== Passage provided ==

The First Leg

On The Road

We finally did it! We are on the road! I still have to pinch myself repeatedly to believe it. Driving through the ancient forests of the Great Otway towards Colac makes for a spectacular start of our journey. We have driven this stretch of road regularly whilst living on the farm yet, the scenery still impresses me like it did the first time. Observing the magical lightshow displayed by the sun shining through trees and giant ferns, the low-lying fog sneaking out from beneath the lower hanging branches and slowly moving around trunks of the ancient giants of the forest, fills me with contentment and peace. Other than this morning, the sun is now shining her gentle, late afternoon light through large gaps between the clouds. Thousands of water pearls on leaves, grass and fences sparkle as if glitter was sprinkled all over the world. Looking at this wonderful transformation of the landscape makes me wonder whether I really want to leave? Will it be worth trading all I have for the simplicity of a life in the caravan? How will that life on the move be? What if I don’t like it? I can’t just go back, can I? Will I ever be able to go back?

Thousands of water pearls on leaves, grass and fences sparkle as if glitter was sprinkled all over the world.

Thousands of water pearls on leaves, grass and fences sparkle as if glitter was sprinkled all over the world.

My brain is getting into some sort of a rush hour state. Questions after questions are queuing up for answers that seem non-existent. I feel trapped in my own thoughts, unable to make sense of this sudden change to my emotions. It feels as if all the anticipation, hope and excitement from earlier today has imploded into a big hole of nothingness. What did I get myself into? Why did I ever agree to travel with people I barely know, for an unspecified time and without a proper travel plan?

Not even that question I can answer. I can’t remember how I ended up with this so called “family of mine” nor why I actually stayed with them. One day, I just was there with them, listening to their travel plans and getting excited about joining them on their adventure. It feels as if I have always been part of this family yet, I know from their stories that they only recently returned to Australia after living in Singapore for a couple of years. I have no recollection of a life anywhere other than the farm and I can’t think of a time without the Limacher family. All I remember is the elation at the thought of travelling around Australia with them and the weeks of intense preparation leading to today. Where has that excitement gone? What has changed since then?

===
== The data ==

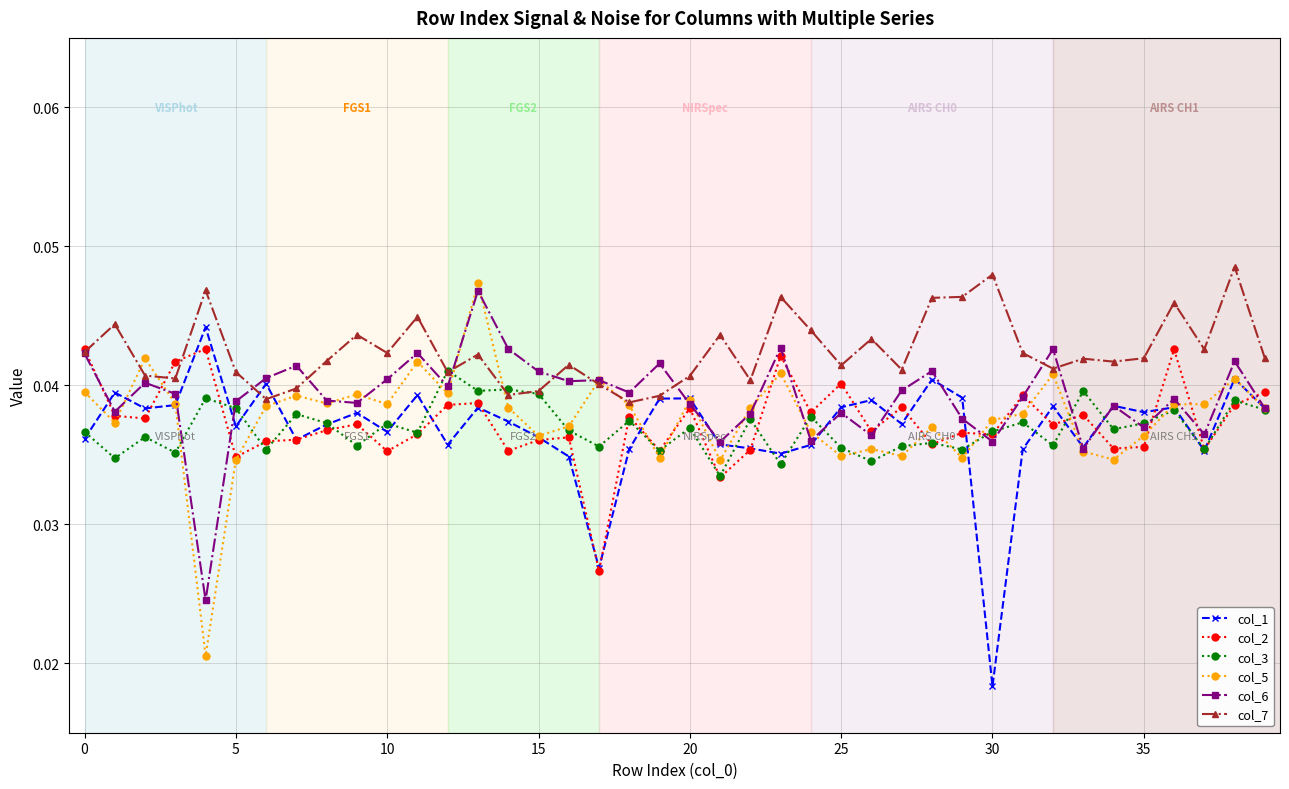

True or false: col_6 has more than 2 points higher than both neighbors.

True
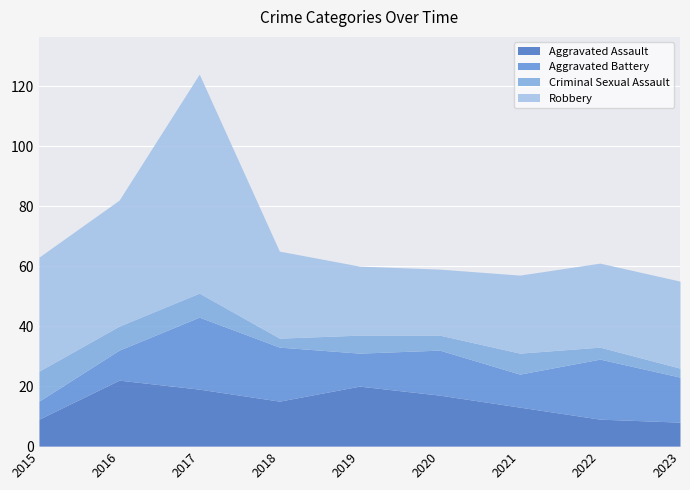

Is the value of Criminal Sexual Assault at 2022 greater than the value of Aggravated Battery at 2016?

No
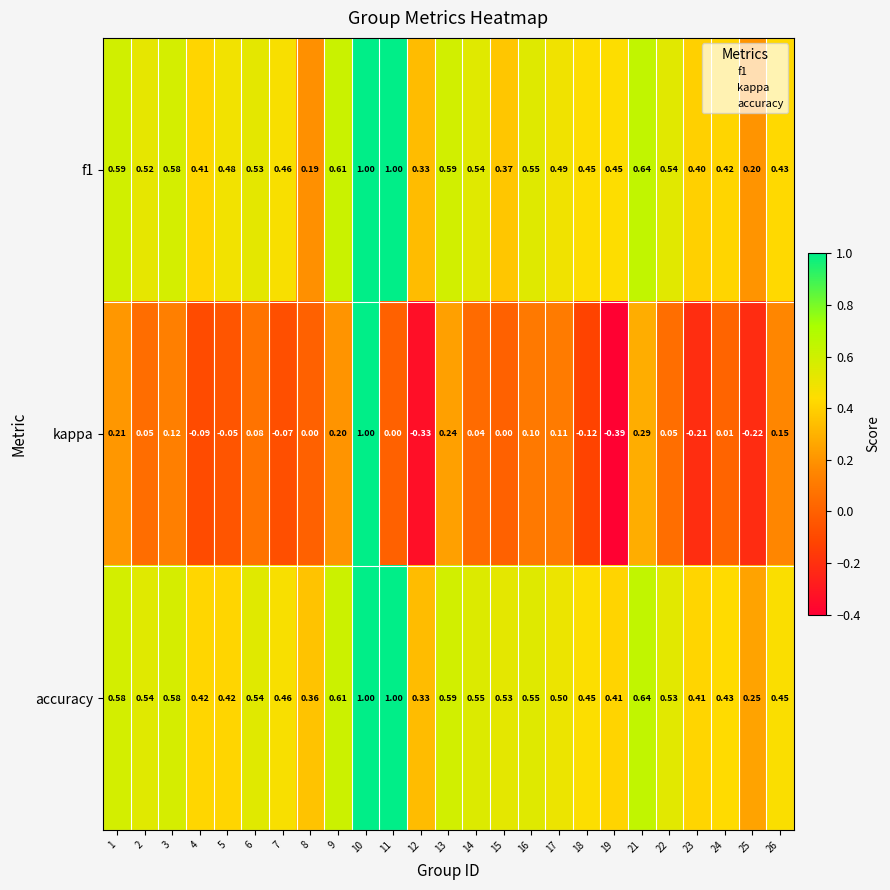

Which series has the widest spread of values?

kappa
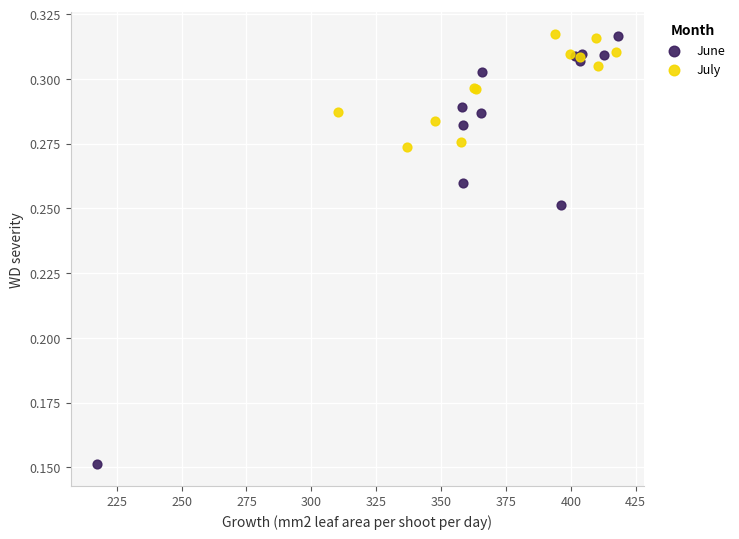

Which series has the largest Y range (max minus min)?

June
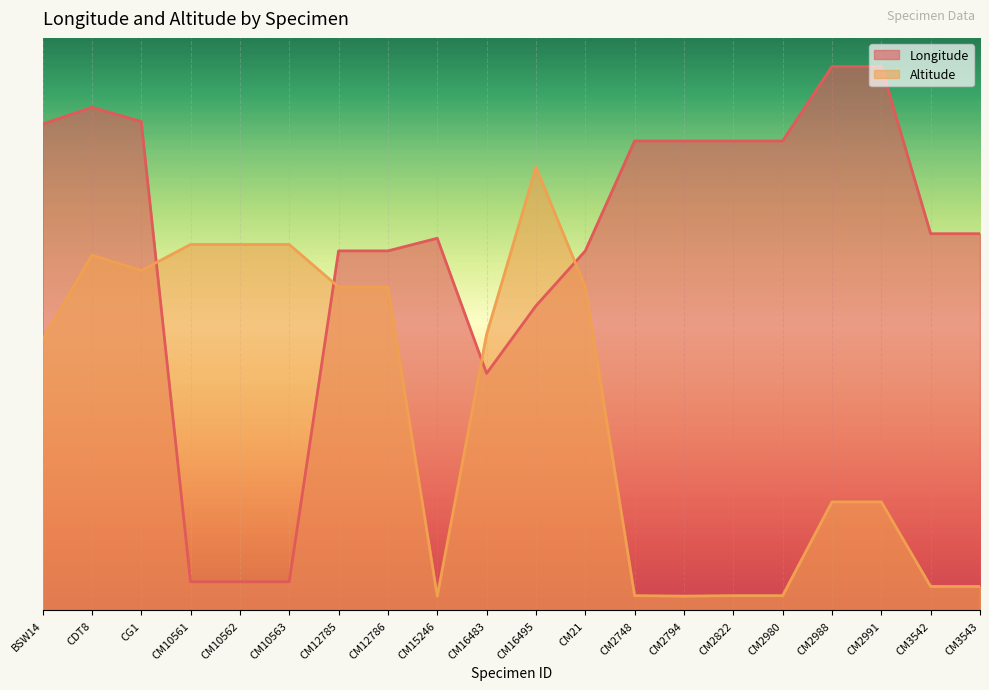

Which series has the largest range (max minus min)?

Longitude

===

[Exercise instructions]
1: Rewrite the road trip account from "My brain is" up to and including "proper travel plan?", changing "rush hour" to "peak hour".
2: In the road trip account, where did the Limacher family live for a couple of years before returning to Australia?
3: Carry on the road trip account from where it stops.
The material has no role in this.

[Set of answers]
1:
My brain is getting into some sort of a peak hour state. Questions after questions are queuing up for answers that seem non-existent. I feel trapped in my own thoughts, unable to make sense of this sudden change to my emotions. It feels as if all the anticipation, hope and excitement from earlier today has imploded into a big hole of nothingness. What did I get myself into? Why did I ever agree to travel with people I barely know, for an unspecified time and without a proper travel plan?

2: Singapore

3:
Landscape: straight street through rolling hill and fields on an overcast day

I look out the window and notice that – once again – grey has won the battle over the sky. A change, I strangely seem to appreciate. It feels familiar and it reminds me of all the mornings I have stood by the living room window, waiting for even the smallest whit of sunlight. Staring at the greyness of the foggy autumn landscape back then, I was dreaming about that big and exciting world out there behind the clouds only waiting to be explored. A world in colours, filled with sounds, scents and textures. That’s right! I have hoped to feel the soft sand of pristine white beaches between my toes, dreamed of laying in beds of colourfully blossoming wildflowers and imagined getting enchanted by the apparently commonly described sunsets of the Australian outback. I have hoped to experience the diversity of Australia, and I have dreamed about finding home. Not just a place I ended up in by coincidence but a place of my choice. My home, a place where I feel I belong, where I feel at peace and relaxed. A place where I can retreat to if required and where I can open up the doors for family and friends if I feel like it. The enchanted forests of the Great Otway do give me that sense of home, yet as long as I haven’t visited foreign grounds I won’t know for sure. So, what am I waiting for then? Let’s go for it Lissi, explore the world and find that place you can call home.

Today’s drive will take us to Ballarat, an old gold-rush town about 150km North-East of Wyelangta. From there, we intend to cross Australia from South to North through Central Australia before travelling west through the spectacular Kimberly region. From Broome we plan to head south towards Perth and across the Nullarbor back to Wyelangta. If my family won’t be tired of travelling by then, we might head east and pay Sydney a visit before traveling north along the East Coast towards Brisbane and the Sunshine Coast area. Like me, my family is not quite sure about where they want to settle after the big journey. Originally from Switzerland they lived in Sydney for a several years, then moved to Singapore for two years before returning to Australia a couple months ago. Well, for now home is our caravan and all the places it will take us to.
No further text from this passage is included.